Copy the material below word for word, from the line containing "pose: elev=108.1 azim=255.7" through the line containing "Dot at: (222, 248)", with both of those lines included.

Records supplied

++++++++

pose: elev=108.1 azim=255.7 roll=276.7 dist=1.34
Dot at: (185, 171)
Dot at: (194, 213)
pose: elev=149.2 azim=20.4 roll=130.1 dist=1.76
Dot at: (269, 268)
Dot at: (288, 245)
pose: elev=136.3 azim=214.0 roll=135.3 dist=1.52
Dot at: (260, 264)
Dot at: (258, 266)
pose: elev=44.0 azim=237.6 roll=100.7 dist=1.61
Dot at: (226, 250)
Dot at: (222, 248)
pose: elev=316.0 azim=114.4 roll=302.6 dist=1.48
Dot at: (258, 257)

++++++++

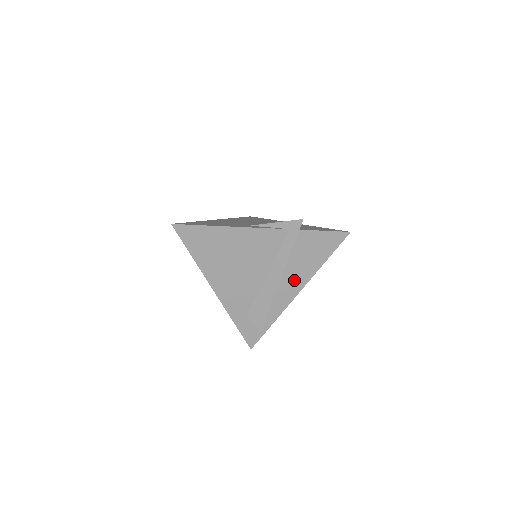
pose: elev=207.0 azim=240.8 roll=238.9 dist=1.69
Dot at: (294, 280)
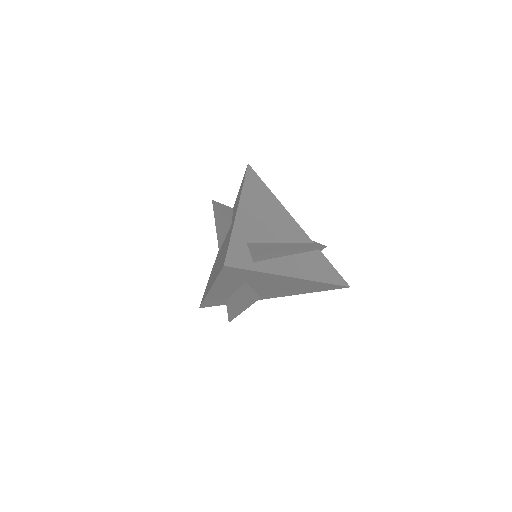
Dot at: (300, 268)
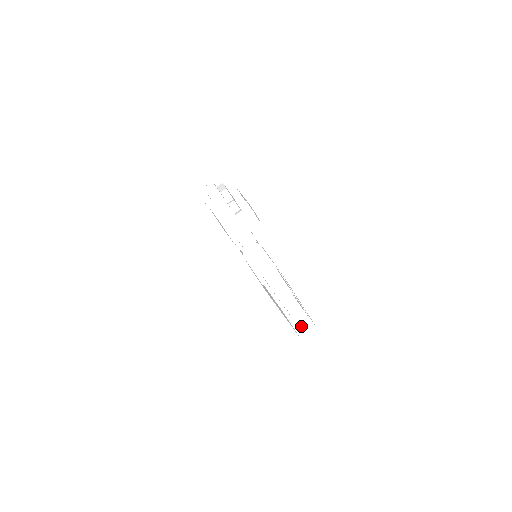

++++++++

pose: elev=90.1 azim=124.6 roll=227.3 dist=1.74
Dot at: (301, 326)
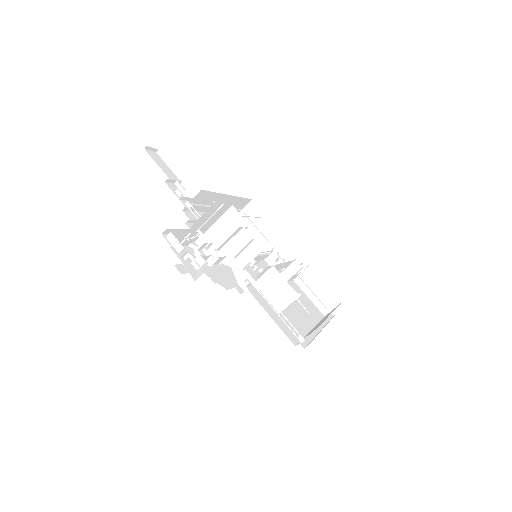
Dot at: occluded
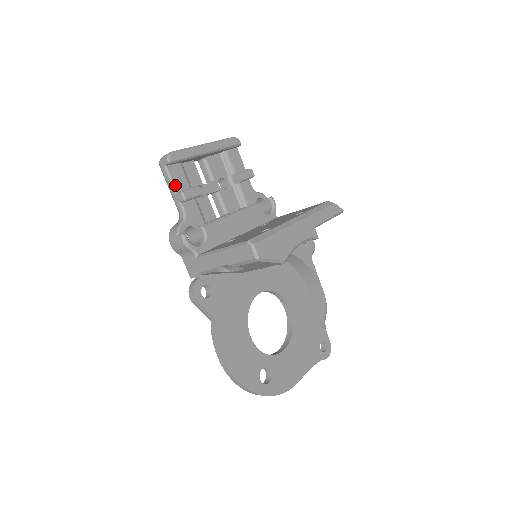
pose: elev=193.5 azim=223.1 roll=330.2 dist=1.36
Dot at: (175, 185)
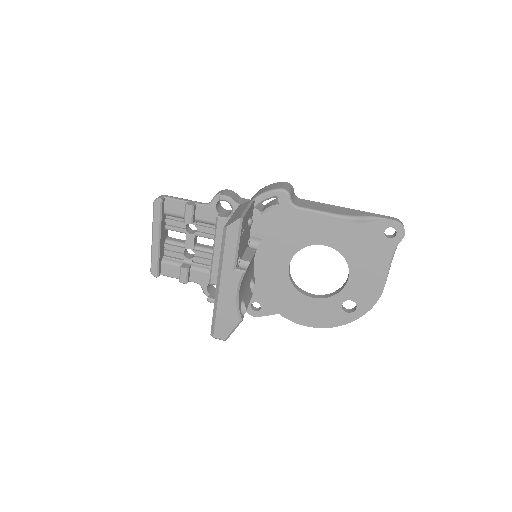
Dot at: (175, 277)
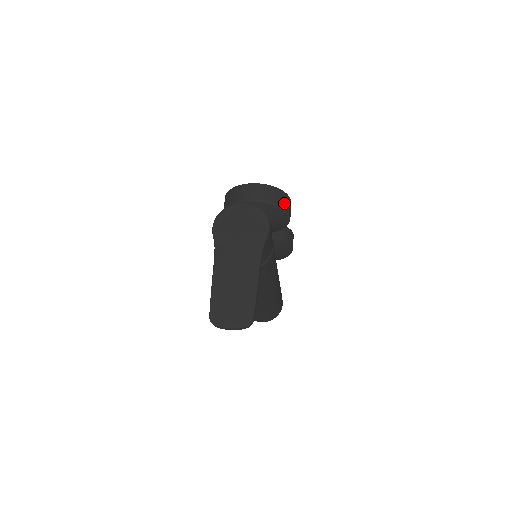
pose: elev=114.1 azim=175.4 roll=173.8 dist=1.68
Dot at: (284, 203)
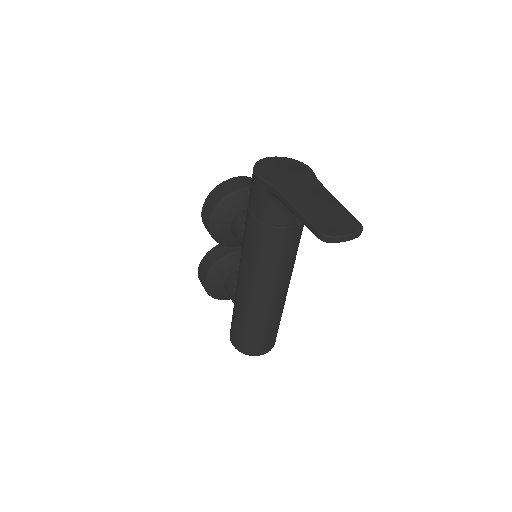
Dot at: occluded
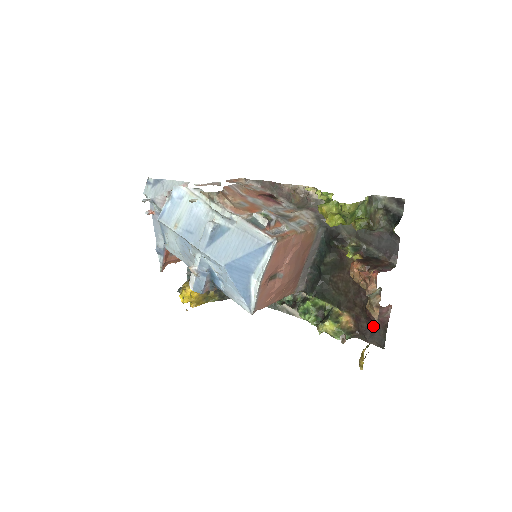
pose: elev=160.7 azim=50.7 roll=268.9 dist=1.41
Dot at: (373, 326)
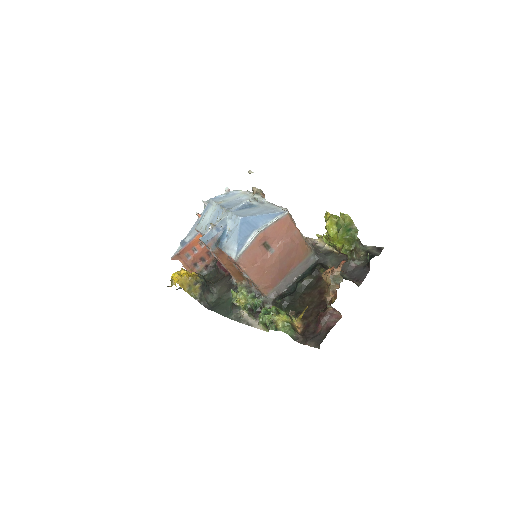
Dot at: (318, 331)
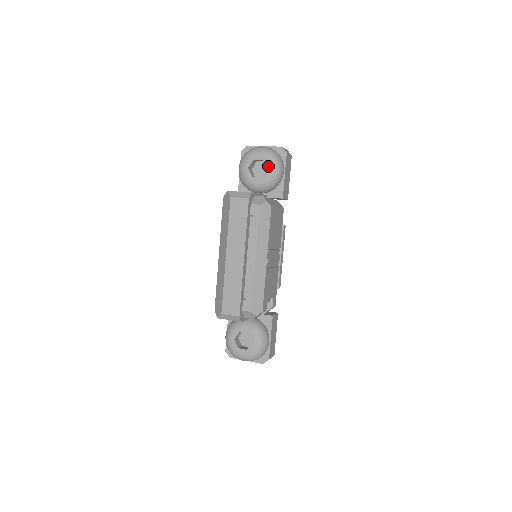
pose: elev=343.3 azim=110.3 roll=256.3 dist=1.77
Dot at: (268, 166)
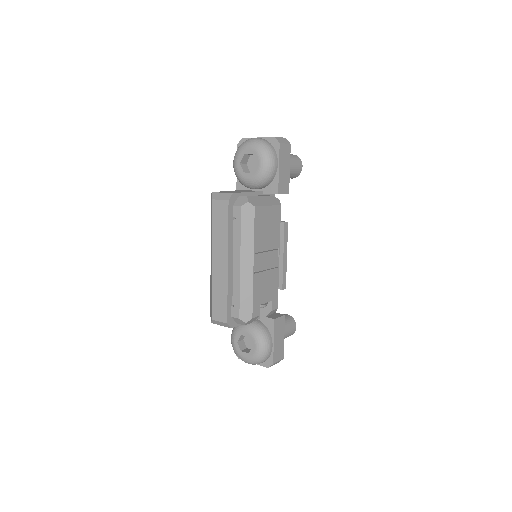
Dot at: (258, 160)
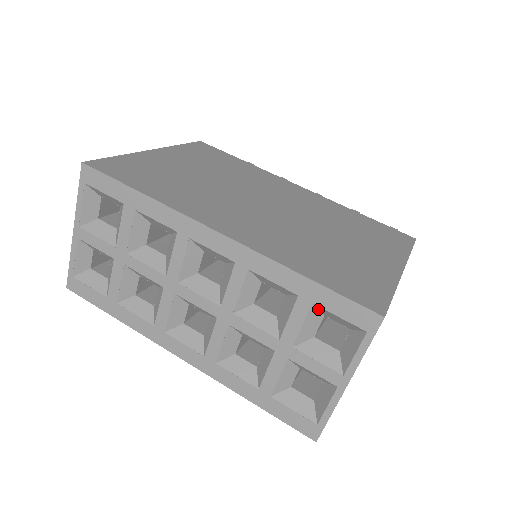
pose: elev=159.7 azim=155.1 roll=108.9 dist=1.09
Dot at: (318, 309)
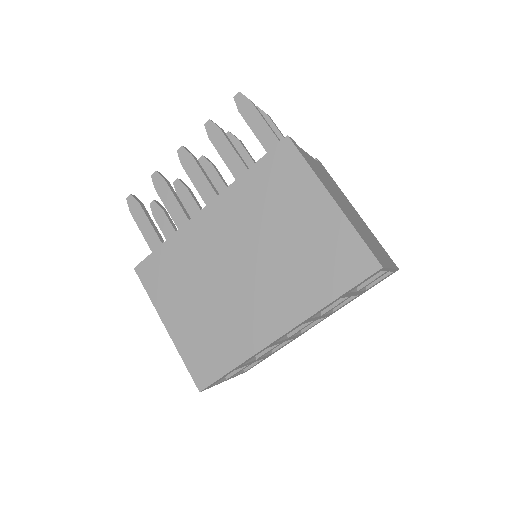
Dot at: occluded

++++++++

The response
pose: elev=108.1 azim=255.7 roll=276.7 dist=1.34
Dot at: (185, 171)
Dot at: (194, 213)
pose: elev=149.2 azim=20.4 roll=130.1 dist=1.76
Dot at: (269, 268)
Dot at: (288, 245)
pose: elev=136.3 azim=214.0 roll=135.3 dist=1.52
Dot at: (260, 264)
Dot at: (258, 266)
pose: elev=44.0 azim=237.6 roll=100.7 dist=1.61
Dot at: (226, 250)
Dot at: (222, 248)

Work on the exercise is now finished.